## Description of the task
Pull out each line of the data that includes the word "modifying".

Records from a dataset
Start of Block
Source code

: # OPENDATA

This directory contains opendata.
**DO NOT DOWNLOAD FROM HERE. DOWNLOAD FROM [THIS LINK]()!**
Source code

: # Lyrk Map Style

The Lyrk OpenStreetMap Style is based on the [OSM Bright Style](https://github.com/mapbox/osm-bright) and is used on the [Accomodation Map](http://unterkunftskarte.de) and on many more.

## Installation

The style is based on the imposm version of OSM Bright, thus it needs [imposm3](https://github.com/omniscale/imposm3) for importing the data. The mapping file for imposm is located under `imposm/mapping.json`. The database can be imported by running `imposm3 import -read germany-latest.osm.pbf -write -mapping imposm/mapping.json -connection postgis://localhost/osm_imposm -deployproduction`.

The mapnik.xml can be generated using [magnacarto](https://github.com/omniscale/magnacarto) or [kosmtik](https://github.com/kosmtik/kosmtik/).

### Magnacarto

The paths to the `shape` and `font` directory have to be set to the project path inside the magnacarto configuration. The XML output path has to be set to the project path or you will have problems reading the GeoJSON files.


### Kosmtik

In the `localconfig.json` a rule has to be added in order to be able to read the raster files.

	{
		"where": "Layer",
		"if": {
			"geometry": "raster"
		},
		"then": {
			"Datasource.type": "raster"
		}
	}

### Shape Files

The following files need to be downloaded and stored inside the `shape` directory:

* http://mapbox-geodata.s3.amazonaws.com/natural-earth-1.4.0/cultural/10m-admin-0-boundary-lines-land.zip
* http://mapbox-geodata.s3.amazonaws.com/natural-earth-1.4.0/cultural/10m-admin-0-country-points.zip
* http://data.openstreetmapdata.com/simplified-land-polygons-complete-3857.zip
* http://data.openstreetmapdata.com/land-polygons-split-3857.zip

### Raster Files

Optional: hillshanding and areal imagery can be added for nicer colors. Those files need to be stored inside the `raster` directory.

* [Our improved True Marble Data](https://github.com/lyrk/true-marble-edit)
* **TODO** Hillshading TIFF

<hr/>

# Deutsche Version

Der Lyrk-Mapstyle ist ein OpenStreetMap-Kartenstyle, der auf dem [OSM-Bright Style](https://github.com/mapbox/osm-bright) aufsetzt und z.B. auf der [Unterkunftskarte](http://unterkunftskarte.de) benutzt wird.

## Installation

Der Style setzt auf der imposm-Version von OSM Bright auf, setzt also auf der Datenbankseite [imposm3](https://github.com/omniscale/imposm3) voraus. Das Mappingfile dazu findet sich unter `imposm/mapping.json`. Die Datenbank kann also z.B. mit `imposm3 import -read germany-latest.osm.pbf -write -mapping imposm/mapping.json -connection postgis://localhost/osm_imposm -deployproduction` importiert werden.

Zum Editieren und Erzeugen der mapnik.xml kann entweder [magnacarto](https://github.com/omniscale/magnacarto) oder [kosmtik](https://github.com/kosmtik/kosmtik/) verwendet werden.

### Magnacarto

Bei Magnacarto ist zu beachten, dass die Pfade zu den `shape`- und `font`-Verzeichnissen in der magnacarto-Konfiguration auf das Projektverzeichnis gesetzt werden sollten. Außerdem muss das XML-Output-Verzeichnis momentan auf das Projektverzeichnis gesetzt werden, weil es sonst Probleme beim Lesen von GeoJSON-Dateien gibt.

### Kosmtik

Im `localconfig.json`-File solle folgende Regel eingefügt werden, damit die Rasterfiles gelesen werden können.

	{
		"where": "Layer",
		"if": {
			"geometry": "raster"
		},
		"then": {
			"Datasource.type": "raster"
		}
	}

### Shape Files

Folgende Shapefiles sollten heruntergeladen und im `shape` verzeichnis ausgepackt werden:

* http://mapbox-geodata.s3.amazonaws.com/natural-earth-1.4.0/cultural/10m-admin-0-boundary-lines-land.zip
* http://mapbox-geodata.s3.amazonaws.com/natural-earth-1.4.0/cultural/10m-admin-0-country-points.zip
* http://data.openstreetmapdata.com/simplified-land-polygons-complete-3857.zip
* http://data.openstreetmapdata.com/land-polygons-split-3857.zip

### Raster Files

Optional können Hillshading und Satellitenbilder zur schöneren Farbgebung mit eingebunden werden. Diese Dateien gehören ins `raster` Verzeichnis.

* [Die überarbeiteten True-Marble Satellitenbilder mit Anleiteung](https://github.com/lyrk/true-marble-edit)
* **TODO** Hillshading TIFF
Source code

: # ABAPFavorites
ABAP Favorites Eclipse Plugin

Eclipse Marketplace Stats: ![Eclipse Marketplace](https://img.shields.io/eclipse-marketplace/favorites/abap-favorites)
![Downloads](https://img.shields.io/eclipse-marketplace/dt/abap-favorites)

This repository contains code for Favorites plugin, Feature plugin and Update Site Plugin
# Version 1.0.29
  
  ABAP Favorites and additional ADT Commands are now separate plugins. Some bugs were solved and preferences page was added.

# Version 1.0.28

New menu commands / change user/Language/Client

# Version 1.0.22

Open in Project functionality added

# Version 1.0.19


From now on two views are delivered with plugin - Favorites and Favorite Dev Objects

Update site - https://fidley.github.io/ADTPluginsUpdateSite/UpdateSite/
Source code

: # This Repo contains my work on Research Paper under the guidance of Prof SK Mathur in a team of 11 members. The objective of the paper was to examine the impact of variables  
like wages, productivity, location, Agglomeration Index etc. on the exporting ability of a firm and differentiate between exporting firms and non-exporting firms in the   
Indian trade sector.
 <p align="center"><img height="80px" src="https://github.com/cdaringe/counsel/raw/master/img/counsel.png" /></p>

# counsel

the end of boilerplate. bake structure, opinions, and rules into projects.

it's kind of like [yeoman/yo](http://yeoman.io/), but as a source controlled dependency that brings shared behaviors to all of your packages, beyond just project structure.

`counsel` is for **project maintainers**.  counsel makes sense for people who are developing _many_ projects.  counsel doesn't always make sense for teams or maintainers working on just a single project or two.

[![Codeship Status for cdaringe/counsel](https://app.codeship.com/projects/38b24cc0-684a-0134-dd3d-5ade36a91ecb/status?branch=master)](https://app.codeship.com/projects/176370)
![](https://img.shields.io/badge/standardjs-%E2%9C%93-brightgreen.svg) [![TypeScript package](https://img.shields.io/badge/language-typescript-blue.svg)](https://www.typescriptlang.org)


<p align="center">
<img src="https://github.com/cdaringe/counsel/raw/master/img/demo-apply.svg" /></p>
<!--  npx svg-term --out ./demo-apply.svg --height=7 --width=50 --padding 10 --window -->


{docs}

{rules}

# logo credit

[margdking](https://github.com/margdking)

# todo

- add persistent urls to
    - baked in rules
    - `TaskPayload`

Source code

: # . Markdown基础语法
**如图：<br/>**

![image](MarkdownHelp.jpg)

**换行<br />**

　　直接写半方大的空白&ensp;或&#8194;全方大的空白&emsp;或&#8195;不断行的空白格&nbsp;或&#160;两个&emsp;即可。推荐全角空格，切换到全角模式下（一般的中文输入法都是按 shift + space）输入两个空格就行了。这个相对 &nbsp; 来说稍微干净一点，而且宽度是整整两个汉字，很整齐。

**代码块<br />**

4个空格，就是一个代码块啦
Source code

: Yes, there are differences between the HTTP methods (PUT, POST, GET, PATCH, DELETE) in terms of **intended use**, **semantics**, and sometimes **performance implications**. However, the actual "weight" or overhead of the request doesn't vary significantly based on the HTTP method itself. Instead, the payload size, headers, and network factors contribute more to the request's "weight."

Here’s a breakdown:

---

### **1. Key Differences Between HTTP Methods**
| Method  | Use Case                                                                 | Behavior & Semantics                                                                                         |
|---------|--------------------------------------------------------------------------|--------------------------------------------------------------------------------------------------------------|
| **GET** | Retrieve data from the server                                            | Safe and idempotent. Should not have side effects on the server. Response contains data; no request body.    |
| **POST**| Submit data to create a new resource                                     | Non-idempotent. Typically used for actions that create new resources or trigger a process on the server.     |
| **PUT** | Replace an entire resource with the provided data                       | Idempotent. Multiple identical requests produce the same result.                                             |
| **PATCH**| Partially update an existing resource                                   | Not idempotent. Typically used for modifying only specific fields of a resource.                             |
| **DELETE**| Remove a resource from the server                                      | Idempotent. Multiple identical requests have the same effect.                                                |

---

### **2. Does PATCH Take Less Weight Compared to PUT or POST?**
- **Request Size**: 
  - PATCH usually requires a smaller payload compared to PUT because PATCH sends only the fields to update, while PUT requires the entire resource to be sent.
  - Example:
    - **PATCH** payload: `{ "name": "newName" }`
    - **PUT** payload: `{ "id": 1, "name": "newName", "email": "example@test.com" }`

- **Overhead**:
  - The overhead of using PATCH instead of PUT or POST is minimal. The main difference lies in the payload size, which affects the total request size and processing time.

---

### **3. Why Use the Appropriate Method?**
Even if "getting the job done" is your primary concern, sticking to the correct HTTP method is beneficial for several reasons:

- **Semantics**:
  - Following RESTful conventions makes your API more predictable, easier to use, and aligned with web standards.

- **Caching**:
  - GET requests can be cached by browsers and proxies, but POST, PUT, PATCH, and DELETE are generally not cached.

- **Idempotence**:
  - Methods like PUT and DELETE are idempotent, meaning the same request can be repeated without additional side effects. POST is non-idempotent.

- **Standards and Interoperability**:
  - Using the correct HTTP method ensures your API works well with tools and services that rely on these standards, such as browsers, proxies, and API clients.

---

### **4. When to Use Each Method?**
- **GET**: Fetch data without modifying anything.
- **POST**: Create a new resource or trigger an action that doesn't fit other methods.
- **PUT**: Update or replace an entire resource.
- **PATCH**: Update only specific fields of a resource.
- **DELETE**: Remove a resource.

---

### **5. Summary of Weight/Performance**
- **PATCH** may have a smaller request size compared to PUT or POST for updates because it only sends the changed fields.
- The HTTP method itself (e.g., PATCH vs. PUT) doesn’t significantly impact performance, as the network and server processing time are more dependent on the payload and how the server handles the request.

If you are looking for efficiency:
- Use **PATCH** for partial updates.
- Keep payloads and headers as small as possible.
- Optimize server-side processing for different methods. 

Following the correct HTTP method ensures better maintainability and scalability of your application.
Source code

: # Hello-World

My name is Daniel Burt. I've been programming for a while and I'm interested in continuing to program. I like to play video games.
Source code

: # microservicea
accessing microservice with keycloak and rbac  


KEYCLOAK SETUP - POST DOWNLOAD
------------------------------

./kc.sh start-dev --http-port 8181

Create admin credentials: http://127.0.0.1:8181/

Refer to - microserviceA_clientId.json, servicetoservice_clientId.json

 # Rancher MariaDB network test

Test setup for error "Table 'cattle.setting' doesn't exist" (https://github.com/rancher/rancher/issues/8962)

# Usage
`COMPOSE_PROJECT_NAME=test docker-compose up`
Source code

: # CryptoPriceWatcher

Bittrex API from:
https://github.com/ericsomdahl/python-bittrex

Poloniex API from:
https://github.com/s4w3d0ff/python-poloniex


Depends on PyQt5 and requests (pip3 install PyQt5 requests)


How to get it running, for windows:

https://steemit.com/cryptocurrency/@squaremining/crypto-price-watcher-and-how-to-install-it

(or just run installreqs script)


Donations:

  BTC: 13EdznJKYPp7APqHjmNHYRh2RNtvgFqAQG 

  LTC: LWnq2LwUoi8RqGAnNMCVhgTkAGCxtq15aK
End of Block
## Finished exercise
| **PATCH**| Partially update an existing resource                                   | Not idempotent. Typically used for modifying only specific fields of a resource.                             |
- **GET**: Fetch data without modifying anything.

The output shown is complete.